Marius, a 1500-year-old vampire living as a painter in Venice, rescues Andrei and gives him an education and a luxurious life, and renames him Amadeo. Marius is in love with a courtesan named Bianca Solderini, yet cannot bring himself to turn her into a vampire. Instead, he chooses Amadeo for his beauty, youth, and painting skills (apparently lost, along with his memories) to educate "in the way of the blood", so as to eventually make him a vampire.

Amadeo loves Marius single-mindedly and is eager to become a vampire. He does not understand Marius' hesitation to turn him, and in an act of rebellion and anger he seduces an English lord whom, after a few nights, he eventually abandons. The English lord becomes obsessed with Amadeo and, enraged by his betrayal, wounds him with a poisoned blade, forcing Marius to turn Amadeo into a vampire to save his life. Amadeo is 17 years old at the time of his transformation.

By the time of The Vampire Lestat, Armand has been running a coven known as the Children of Darkness in Paris for 300 years, which has caused him to sink into despair.

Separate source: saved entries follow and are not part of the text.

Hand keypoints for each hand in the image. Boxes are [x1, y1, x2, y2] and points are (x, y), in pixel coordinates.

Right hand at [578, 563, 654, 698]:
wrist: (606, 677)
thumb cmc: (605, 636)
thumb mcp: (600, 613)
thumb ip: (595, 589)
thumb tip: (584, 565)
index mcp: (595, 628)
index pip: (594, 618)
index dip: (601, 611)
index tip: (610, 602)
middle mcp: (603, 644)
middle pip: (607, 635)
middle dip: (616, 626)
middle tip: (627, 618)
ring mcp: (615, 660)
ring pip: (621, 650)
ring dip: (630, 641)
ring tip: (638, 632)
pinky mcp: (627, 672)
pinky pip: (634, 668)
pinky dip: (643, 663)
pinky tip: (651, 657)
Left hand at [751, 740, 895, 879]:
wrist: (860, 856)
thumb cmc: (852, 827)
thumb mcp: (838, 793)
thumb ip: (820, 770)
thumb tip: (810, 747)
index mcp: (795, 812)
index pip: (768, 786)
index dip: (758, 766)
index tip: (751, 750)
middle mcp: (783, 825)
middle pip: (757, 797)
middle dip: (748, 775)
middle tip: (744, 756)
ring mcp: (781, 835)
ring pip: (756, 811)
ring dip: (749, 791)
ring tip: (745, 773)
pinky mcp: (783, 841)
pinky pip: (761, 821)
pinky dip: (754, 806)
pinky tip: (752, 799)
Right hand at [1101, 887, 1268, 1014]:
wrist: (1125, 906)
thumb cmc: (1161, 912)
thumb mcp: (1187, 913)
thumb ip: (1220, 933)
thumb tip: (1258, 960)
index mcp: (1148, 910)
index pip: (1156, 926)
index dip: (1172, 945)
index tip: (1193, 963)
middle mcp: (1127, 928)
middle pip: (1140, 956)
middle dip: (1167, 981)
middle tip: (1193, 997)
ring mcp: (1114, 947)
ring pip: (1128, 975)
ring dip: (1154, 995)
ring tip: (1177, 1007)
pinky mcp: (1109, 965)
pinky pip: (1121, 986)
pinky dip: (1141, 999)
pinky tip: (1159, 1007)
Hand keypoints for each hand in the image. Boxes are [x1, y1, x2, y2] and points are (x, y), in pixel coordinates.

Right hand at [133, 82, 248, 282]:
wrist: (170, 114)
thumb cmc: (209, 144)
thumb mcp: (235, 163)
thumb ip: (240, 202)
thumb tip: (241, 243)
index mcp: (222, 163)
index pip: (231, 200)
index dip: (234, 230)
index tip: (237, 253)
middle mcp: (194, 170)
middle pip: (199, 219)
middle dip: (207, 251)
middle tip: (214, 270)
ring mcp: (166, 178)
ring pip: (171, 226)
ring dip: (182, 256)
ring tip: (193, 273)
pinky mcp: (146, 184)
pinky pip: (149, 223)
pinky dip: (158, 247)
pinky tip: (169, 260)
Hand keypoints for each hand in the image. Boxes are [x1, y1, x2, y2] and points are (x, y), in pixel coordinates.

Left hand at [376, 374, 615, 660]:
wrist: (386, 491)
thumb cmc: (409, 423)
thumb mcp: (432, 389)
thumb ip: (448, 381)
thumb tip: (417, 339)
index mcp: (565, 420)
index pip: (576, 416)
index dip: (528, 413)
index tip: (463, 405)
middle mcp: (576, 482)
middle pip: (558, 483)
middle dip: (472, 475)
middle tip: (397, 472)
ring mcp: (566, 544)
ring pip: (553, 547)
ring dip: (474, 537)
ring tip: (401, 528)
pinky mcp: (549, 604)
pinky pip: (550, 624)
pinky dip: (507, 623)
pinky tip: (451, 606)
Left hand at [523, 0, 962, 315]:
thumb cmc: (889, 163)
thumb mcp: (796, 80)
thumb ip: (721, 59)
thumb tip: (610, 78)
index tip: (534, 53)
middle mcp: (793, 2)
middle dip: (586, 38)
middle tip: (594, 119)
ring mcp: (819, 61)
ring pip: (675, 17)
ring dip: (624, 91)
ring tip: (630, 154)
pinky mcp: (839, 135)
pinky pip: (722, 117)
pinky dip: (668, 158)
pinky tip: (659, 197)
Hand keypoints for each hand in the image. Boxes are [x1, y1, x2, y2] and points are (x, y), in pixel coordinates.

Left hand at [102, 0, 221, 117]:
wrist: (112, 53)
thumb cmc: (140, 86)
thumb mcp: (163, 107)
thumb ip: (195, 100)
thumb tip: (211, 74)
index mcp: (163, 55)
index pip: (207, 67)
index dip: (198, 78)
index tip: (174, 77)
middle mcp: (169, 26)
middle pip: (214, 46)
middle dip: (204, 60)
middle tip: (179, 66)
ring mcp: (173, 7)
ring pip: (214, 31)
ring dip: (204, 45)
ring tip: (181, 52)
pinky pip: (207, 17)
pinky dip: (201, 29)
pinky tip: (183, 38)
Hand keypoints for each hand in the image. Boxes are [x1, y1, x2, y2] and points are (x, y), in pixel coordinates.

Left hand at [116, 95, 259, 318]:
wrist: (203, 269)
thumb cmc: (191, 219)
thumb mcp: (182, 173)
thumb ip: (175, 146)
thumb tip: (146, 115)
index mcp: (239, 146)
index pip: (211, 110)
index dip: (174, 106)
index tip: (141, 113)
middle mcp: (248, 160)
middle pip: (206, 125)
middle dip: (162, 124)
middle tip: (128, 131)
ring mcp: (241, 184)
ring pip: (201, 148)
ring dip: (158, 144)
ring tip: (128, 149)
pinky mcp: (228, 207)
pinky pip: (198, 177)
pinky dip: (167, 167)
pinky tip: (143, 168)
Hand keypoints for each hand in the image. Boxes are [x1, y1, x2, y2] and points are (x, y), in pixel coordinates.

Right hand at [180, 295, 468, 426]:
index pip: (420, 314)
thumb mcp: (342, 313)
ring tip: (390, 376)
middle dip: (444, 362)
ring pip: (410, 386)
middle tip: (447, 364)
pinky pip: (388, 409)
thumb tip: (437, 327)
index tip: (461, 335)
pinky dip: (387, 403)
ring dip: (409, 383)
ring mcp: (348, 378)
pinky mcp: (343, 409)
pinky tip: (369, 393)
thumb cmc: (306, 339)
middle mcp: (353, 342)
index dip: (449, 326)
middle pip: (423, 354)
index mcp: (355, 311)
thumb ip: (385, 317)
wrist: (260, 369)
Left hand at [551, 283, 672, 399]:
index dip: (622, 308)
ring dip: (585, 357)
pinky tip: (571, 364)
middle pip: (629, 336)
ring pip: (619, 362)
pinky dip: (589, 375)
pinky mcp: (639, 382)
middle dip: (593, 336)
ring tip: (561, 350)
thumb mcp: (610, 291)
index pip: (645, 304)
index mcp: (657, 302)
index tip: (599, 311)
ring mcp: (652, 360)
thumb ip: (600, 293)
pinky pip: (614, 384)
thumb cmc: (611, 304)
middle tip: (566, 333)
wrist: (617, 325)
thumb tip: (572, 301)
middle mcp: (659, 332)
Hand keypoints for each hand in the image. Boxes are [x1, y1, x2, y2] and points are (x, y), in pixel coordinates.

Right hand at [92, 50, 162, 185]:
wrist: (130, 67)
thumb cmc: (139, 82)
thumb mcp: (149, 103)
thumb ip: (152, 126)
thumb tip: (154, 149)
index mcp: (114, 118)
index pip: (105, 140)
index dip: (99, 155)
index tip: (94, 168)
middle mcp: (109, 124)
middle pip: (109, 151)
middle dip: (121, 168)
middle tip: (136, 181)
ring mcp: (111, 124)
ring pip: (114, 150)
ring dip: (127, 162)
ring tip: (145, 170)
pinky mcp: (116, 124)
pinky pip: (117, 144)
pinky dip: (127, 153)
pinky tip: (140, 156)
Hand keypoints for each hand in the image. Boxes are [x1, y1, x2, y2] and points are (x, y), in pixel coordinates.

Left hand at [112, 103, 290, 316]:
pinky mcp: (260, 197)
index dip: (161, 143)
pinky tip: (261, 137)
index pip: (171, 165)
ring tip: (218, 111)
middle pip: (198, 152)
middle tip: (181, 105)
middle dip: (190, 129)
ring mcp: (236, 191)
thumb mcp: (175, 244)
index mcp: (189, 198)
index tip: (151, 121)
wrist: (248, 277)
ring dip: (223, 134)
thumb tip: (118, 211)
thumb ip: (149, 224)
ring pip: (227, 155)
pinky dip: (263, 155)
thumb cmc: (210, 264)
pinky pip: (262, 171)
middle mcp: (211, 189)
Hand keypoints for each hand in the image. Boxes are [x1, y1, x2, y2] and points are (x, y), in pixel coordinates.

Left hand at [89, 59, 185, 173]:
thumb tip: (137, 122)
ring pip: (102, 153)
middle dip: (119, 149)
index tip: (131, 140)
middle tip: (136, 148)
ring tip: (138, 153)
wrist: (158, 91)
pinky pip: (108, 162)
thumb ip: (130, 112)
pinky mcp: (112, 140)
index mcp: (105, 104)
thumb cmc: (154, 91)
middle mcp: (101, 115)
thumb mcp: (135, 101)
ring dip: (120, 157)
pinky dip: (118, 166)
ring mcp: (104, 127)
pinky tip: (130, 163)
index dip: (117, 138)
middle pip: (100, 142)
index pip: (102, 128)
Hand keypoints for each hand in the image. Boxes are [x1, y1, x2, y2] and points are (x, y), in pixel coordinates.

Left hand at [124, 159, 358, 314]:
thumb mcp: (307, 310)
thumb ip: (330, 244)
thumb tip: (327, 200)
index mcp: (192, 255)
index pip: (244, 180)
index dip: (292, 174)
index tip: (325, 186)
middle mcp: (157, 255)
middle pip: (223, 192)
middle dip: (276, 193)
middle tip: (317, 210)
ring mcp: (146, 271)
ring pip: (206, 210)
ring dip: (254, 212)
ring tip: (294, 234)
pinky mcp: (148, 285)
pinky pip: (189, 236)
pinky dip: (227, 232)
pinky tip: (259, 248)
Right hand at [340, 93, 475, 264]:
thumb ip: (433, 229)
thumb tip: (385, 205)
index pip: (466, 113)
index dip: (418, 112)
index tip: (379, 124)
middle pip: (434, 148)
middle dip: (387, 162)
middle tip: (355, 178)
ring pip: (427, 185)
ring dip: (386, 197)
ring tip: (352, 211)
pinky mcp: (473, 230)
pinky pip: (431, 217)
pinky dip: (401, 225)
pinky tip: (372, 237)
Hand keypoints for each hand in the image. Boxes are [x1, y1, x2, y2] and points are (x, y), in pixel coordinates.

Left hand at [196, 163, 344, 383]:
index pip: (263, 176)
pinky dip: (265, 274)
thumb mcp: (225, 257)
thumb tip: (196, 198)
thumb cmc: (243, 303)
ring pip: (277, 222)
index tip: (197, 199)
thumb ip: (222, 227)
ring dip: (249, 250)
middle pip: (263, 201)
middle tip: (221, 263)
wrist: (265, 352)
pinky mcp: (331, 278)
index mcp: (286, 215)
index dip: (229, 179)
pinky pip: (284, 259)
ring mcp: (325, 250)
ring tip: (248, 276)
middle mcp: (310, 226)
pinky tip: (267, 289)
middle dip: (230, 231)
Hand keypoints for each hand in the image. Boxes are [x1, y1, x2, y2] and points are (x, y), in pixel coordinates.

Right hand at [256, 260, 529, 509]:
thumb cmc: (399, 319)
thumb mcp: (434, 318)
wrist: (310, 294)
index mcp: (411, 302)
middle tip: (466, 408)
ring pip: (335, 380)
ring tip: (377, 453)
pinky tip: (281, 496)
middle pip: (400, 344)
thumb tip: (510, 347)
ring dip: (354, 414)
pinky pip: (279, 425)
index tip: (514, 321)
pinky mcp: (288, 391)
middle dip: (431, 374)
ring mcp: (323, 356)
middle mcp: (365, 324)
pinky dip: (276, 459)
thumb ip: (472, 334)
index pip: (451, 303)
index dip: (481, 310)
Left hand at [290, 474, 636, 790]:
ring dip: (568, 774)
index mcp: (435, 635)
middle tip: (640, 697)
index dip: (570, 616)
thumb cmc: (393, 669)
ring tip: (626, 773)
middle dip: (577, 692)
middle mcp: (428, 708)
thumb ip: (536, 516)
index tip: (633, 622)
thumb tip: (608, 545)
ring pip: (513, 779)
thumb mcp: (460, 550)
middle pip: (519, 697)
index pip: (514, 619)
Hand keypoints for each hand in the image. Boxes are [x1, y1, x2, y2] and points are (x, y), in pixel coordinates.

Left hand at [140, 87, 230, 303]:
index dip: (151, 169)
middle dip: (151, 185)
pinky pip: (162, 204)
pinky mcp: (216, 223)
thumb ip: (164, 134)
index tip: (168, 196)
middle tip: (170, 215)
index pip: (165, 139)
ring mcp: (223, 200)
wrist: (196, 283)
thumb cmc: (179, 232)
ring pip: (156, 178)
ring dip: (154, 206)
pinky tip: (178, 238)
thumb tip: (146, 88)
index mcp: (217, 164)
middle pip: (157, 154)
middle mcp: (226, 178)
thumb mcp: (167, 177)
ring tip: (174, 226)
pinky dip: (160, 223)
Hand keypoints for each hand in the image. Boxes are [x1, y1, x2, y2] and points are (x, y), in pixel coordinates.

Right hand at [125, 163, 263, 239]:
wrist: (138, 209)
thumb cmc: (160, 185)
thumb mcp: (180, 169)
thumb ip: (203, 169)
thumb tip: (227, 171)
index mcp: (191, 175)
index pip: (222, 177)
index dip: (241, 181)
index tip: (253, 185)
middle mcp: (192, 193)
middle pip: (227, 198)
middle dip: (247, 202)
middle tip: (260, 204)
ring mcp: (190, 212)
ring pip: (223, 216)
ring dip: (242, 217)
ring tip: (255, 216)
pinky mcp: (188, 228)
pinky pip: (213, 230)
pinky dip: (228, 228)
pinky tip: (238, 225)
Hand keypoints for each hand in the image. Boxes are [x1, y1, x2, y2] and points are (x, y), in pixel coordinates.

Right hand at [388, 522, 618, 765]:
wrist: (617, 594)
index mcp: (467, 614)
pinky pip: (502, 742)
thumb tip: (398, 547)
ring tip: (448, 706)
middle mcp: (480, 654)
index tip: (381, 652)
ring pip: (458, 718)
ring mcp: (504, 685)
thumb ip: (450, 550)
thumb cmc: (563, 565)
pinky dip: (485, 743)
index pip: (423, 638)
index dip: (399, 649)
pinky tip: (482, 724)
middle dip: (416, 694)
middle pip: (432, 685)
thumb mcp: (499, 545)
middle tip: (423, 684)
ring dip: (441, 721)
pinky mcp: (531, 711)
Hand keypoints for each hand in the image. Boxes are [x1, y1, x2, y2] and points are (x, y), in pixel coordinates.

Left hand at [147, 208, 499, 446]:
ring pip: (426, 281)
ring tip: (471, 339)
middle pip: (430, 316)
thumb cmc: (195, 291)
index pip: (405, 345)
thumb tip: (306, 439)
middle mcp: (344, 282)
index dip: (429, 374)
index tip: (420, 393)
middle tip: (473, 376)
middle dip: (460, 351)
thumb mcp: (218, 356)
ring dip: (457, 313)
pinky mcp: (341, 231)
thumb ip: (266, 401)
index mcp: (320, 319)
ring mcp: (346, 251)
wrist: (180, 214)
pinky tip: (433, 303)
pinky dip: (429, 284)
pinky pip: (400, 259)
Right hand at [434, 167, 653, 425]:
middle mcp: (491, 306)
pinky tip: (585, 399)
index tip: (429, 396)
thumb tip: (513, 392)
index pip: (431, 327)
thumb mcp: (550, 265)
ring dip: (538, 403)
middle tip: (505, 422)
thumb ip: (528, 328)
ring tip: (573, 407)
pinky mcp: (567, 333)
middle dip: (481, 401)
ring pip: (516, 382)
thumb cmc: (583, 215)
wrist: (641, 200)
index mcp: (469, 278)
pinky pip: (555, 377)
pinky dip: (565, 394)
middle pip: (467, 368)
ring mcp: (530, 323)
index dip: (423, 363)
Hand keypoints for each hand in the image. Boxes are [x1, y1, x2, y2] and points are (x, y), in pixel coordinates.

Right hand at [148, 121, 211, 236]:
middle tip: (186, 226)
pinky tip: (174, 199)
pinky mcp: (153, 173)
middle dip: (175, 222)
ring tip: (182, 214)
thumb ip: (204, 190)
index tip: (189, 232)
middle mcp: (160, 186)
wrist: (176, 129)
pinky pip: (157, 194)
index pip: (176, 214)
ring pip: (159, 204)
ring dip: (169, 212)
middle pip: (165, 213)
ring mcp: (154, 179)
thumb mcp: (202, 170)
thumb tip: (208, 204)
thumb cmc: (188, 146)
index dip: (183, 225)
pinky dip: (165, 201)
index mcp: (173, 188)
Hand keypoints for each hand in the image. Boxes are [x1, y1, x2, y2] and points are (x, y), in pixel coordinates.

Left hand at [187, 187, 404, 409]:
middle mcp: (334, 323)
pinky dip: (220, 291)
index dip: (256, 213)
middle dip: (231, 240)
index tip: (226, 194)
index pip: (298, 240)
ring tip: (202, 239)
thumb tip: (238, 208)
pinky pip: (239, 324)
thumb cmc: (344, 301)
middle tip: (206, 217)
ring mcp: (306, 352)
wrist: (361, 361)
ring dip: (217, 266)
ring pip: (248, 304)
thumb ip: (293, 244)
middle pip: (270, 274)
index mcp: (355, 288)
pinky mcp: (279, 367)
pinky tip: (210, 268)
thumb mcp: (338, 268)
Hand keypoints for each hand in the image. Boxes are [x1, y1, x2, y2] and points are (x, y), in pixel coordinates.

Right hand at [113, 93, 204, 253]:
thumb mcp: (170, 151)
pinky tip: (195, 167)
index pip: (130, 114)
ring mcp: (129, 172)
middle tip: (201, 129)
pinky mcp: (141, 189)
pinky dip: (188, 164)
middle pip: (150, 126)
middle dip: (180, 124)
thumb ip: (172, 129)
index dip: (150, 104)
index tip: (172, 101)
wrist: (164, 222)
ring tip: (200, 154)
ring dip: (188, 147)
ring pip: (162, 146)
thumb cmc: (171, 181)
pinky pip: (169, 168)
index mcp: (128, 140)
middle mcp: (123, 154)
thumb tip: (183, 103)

He abducts the fledgling Lestat's lover, Nicholas "Nicki" de Lenfent, leading to a confrontation between the two vampires which leaves Armand furious and causes him to kill many coven members. Afterwards, Armand seeks companionship from Lestat, who rejects him to seek out Marius instead.

Lestat leaves Armand, the remaining coven members and a depressed, vampiric Nicki in charge of his theatre, which they convert into the Theatre des Vampires. Armand and Nicki begin creating increasingly disturbing plays the coven can use as a way to drain humans on-stage. When Nicki becomes increasingly violent and risks exposing his identity as a vampire, Armand imprisons him and cuts off his hands, before eventually assisting him to commit suicide.

After the incidents in Interview with the Vampire, Daniel Molloy tries to find Lestat but is instead found by Armand. Daniel links Armand to the new time, and they form a relationship. Daniel grows more impatient, longing to be turned to a vampire, and he and Armand become estranged. By 1985, Daniel destroys his health to the point that he is near death, so Armand finally turns him into a vampire. Daniel is Armand's only fledgling to date, and they cannot stay together afterward.

In Memnoch the Devil, Armand is driven mad when Lestat returns from a journey to Heaven and Hell and shows him the Veil of Veronica. He walks into the sun and is seemingly killed.

In The Vampire Armand, Armand is revealed to have survived the incident from Memnoch the Devil after being protected by the young mortals Benji and Sybelle, who he begins looking after in return.

==Portrayal in other media==
- In the 1994 film Interview with the Vampire, Armand was portrayed by Antonio Banderas.
- In the 2002 film Queen of the Damned, Armand was portrayed by Matthew Newton.
- In the 2006 musical, Lestat, Armand was first portrayed by Jack Noseworthy, who left the role a week after the pre-Broadway performance began, and was then replaced by his understudy Drew Sarich, who went with the production onto Broadway.
- In the 2022 AMC TV series Interview with the Vampire, Armand is portrayed by Assad Zaman.